▶ _Document segment_
____________________

AWC’s habitat restoration – includes:

  • Providing strategic advice on habitat restoration to private landholders and key stakeholders impacted by the bushfires;
  • AWC has a substantial program to rewild habitats (not impacted by the bushfires) where native mammals have gone regionally extinct in order to restore ecosystem health and functioning;
  • Undertaking practical land management such as removing feral herbivores (i.e. goats, sheep, cattle, donkeys, rabbits), controlling feral predators (cats, foxes) to restore biodiversity;
  • Fire management (AWC is a national leader in fire management and implements the largest non-government fire management program across more than 7.5 million hectares of Australia).  In all of the regions where we have implemented this program we have seen wildfires reduced by more than 50%. The science tells us we are getting this right – by preventing large-scale wildfires we are effectively halting the decline of Australia’s biodiversity and restoring our natural capital.  This puts AWC in a unique position to share our knowledge and contribute towards the national debate about how to future-proof Australia’s landscapes from bushfire devastation. 

Securing Australia’s natural capital over the long term – in addition to our land management actions, we are undertaking rigorous scientific research:

  • To find solutions for preventing large-scale wildfires;
  • Into strategies for controlling feral predators on a landscape scale;
  • To determine how Australia’s changing climate will impact our wildlife in the future, and the interventions required to secure Australia’s biodiversity over the long term.

____________________

▶ _Recorded information_
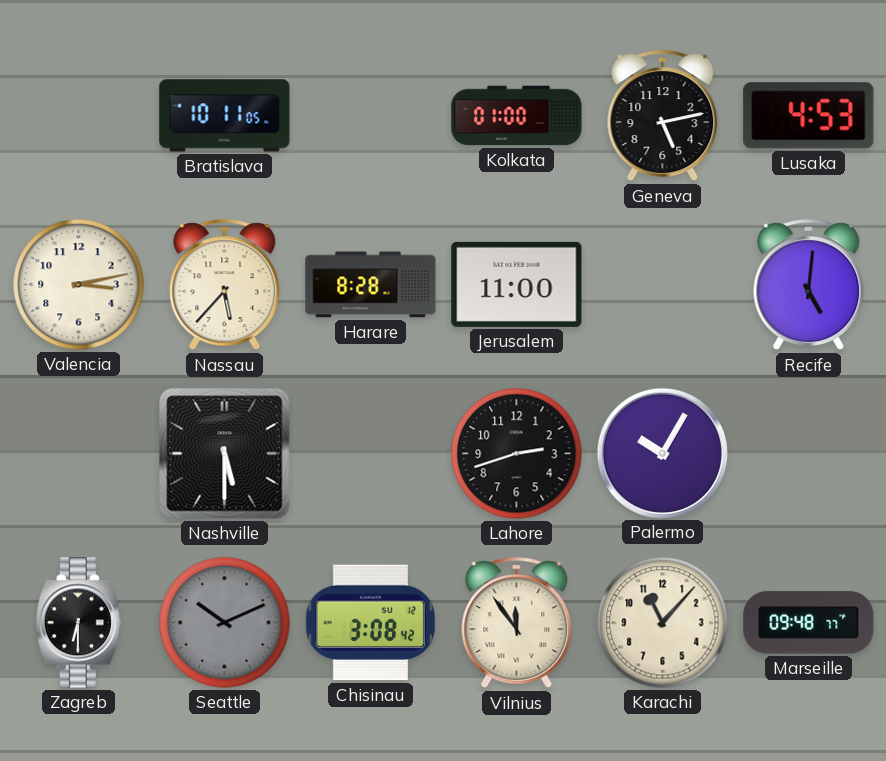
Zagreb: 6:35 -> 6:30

____________________

▶ _Instructions to follow_
Please list every feral herbivore named in the habitat restoration text. You can complete this without the data.

▶ _Response to the task_
Goats, sheep, cattle, donkeys, rabbits